**Written task**
Could you print all the entries below exactly as they appear, omitting the pictures?

**Record set**
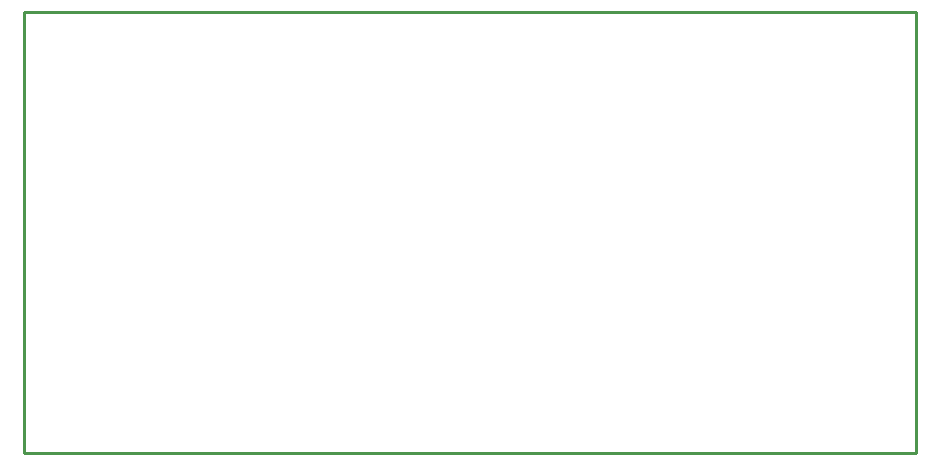
<source format=gko>
G04 Layer_Color=16711935*
%FSLAX25Y25*%
%MOIN*%
G70*
G01*
G75*
%ADD20C,0.01000*%
D20*
X297187Y-66375D02*
Y-60062D01*
Y-86937D02*
Y-79000D01*
Y-60062D02*
Y-44563D01*
Y-102437D02*
Y-86937D01*
Y-128625D02*
Y-102437D01*
Y-147000D02*
Y-128625D01*
Y-18375D02*
Y0D01*
Y-44563D02*
Y-18375D01*
X0Y-128437D02*
Y-101250D01*
X-187Y-128625D02*
X0Y-128437D01*
X-187Y-147000D02*
Y-128625D01*
X0Y-45750D02*
Y0D01*
Y-101250D02*
Y-45750D01*
X-187Y-147000D02*
X297187D01*
Y-79000D02*
Y-66375D01*
X0Y0D02*
X297187D01*
M02*

</source>
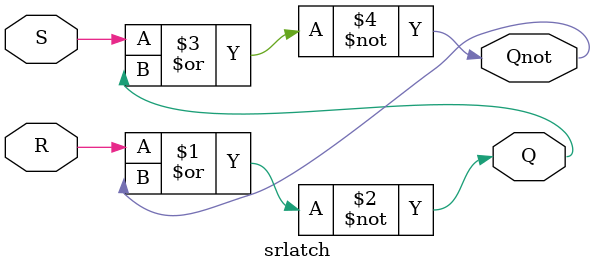
<source format=v>
module srlatch (
    input wire R,
    input wire S,
    output wire Q,
    output wire Qnot
);


assign Q = ~(R | Qnot);
assign Qnot = ~(S | Q);

endmodule 




</source>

**Solution for this task**
<source format=gko>
G04 Layer_Color=16711935*
%FSLAX25Y25*%
%MOIN*%
G70*
G01*
G75*
%ADD20C,0.01000*%
D20*
X297187Y-66375D02*
Y-60062D01*
Y-86937D02*
Y-79000D01*
Y-60062D02*
Y-44563D01*
Y-102437D02*
Y-86937D01*
Y-128625D02*
Y-102437D01*
Y-147000D02*
Y-128625D01*
Y-18375D02*
Y0D01*
Y-44563D02*
Y-18375D01*
X0Y-128437D02*
Y-101250D01*
X-187Y-128625D02*
X0Y-128437D01*
X-187Y-147000D02*
Y-128625D01*
X0Y-45750D02*
Y0D01*
Y-101250D02*
Y-45750D01*
X-187Y-147000D02*
X297187D01*
Y-79000D02*
Y-66375D01*
X0Y0D02*
X297187D01*
M02*

</source>
<source format=v>
module srlatch (
    input wire R,
    input wire S,
    output wire Q,
    output wire Qnot
);


assign Q = ~(R | Qnot);
assign Qnot = ~(S | Q);

endmodule 




</source>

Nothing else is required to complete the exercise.